NHK連続テレビ小説「エール」(総合、月~土曜午前8時ほか)は5日、すべての人が同じように戦争に立ち向かうことを強制される時代を描く第81回が放送された(第17週「歌の力」)。
1943年、裕一(窪田正孝)のもとにも召集令状が届く。その頃、妻の音(二階堂ふみ)の実家、愛知県豊橋にある関内家では、信徒仲間らしい婦人が窓から外の様子をうかがいながらカーテンを閉め、母親の光子(薬師丸ひろ子)に、「次の礼拝は、瓜田さんとこでやることになったで」に伝えるシーンがある。
光子が「大丈夫なの」と心配すると、「瓜田さんとこでやるのは初めてだで、まんだ大丈夫だわ。ほいでも、おたくは特高に目をつけられとるみたいで、たいへんでしょう」と婦人は気づかう。光子はうなずきつつ「さっきも表にいたでしょう」と言うと、「特高にバレんように、気つけておいでんね。司祭さんが大事な話があるちゅうて言うとったで」と声をひそめる。
「特高」とは特別高等警察の略で、国体護持のために共産主義者や国家の存在を否認する者、そしてクリスチャンなどを内偵し、取り締まる秘密警察のこと。このように日本では、戦国時代から江戸時代にかけて禁教令のもと300年近くキリスト教信仰が否定されてきたが、戦時中もまた厳しい弾圧を受けていたのだ。
信者は当然、唯一の神のみを礼拝するため、神ではない天皇を冒とくし、社会の秩序を乱すとされ、「非国民」扱いされていた。その対象はカトリック・プロテスタントの区別なく、特に外国人宣教師はスパイ容疑をかけられ、中には獄死する牧師もいた。特高警察はキリスト教信者を、「きわめて強烈な拝外思想の持ち主で、敵国である英米を崇拝する念は心中深く浸透しており、反戦的な言動をするため、厳重に監視と取り締まりを徹底すべき」と考えていた。

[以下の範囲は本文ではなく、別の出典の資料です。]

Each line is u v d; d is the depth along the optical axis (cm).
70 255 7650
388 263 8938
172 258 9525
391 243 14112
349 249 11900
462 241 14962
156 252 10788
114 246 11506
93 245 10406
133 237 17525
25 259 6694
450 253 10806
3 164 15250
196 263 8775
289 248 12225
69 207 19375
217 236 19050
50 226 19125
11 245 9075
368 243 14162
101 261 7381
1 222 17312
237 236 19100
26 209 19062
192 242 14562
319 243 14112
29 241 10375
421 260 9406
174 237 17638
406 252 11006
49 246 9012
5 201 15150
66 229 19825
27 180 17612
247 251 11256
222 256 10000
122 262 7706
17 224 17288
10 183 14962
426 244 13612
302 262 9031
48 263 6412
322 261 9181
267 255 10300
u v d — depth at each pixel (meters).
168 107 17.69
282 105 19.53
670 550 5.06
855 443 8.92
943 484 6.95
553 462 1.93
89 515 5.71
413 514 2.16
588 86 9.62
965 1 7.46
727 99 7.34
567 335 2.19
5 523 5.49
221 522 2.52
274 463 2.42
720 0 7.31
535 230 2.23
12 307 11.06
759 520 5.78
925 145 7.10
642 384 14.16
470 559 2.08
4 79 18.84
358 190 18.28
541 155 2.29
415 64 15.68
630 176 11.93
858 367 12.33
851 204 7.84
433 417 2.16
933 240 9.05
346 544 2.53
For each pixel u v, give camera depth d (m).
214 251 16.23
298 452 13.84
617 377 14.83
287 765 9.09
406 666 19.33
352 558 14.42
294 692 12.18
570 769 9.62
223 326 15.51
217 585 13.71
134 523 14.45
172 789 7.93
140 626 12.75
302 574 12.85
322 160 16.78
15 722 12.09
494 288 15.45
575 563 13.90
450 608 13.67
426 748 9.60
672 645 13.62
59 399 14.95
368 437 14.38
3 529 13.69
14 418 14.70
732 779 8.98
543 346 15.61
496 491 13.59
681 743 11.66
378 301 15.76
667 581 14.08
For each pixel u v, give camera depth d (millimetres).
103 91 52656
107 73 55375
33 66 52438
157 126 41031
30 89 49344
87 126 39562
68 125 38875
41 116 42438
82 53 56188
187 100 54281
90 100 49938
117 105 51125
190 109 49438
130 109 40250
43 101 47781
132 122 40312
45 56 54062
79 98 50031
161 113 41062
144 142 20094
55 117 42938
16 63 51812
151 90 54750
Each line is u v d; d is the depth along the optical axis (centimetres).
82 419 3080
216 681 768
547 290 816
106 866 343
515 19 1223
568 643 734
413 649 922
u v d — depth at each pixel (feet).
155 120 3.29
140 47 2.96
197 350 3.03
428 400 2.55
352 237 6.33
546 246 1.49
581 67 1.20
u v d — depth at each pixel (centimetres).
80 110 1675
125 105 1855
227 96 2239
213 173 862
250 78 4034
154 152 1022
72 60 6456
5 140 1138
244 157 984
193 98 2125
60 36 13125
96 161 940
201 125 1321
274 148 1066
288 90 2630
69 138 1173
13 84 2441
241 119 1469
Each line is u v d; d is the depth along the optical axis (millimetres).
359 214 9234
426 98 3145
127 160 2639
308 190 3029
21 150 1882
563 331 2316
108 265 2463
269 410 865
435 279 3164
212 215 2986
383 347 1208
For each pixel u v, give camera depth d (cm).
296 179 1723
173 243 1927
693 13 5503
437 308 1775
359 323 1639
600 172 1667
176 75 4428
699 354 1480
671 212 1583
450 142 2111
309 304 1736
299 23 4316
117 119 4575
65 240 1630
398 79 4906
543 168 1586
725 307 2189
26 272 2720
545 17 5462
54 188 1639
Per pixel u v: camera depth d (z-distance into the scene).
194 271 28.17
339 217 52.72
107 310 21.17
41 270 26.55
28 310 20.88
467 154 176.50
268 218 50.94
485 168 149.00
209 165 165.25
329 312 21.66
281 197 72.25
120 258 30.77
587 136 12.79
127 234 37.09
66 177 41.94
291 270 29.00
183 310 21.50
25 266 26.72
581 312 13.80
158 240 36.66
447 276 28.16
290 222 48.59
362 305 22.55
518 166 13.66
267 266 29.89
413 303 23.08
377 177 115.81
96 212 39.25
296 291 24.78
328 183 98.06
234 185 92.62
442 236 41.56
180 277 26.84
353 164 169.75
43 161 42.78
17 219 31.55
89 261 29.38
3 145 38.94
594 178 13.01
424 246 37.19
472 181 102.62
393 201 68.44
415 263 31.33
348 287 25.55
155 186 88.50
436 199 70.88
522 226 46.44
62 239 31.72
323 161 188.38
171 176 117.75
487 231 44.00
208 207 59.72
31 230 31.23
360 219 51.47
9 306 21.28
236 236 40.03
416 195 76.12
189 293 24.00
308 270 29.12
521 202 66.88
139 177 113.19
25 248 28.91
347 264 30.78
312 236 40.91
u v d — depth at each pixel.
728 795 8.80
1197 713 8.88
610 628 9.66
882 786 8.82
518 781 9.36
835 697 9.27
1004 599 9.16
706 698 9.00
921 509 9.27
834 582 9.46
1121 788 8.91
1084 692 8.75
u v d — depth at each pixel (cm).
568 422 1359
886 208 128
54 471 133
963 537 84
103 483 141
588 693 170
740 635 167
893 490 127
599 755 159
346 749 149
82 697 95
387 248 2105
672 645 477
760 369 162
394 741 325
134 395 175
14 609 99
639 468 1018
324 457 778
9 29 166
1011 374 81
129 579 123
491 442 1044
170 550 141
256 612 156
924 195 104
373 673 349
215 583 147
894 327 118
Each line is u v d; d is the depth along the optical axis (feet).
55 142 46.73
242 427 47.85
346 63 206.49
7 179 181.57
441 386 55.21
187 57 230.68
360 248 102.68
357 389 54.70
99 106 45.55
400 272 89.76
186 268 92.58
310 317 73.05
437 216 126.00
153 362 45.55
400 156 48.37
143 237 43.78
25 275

関内家のモデルである実際の内山家はクリスチャンホームではなく、これはあくまでもドラマの上での設定。子どもの頃、裕一が家の近くの教会で西洋音楽に触れたのではないかという文献の一節をもとにして、故郷・福島の教会で美しい歌声に誘われて会堂に入ってみたら、そこで音と運命的な出会いをするというストーリーが出来上がった。そして、「それなら音の家族はクリスチャンということにしよう」ということだろうか、関内家の場面では節々にキリスト教的なエピソードが描かれることになった。
そして、そのキリスト教考証を務めるのが西原廉太さん(立教大学文学部長、立教学院副院長)。西原さんはプロテスタントの「聖公会」の立場であり、裕一と音が出会う教会も、日本聖公会・福島聖ステパノ教会で撮影が行われたことなどから、関内家は聖公会の信徒という設定だ。
1941(昭和16)年12月8日の真珠湾攻撃により太平洋戦争が始まると、翌年には大規模なキリスト教諸派への弾圧が始まる。そして6月26日早朝、ホーリネス系の教職者96人が治安維持法違反で検挙された。
このとき、それに対してトカゲの尻尾切りのように振る舞った人がいたことも、わが身を省みるために忘れてはならない。
彼らの熱狂的信仰は我々教団のみでは手の下しようもないくらい気違いじみているため、これを御当局において処断して下さったことは、教団にとり幸であった。(日本基督教団第4部主事、管谷仁)
大局的見地からいえば、こうした不純なものを除去することによって日基教団のいかなるものかが一段に認められて、今後の運営上かえって好結果がえられるのではないかと考え、当局の措置に感謝している。(同山梨支教区長、小野善太郎)
(『ホーリネス・バンドの軌跡──リバイバルとキリスト教弾圧』新教出版社、662~663ページ)
残念なことに、立教学院も1942年、大学の学則第1条から「基督教主義」を削除。学校の目的も「基督教主義ニヨル教育」を削除して、「皇国ノ道ニヨル教育」に変更している。
私たちも、いつ自らの信仰を脅かされるかもしれない。そのとき、自己保身に走らず、後代の信仰者に対して恥ずかしくない行動をとれるだろうか。光子たちがこの時代にどんな姿勢を貫くのか注目したい。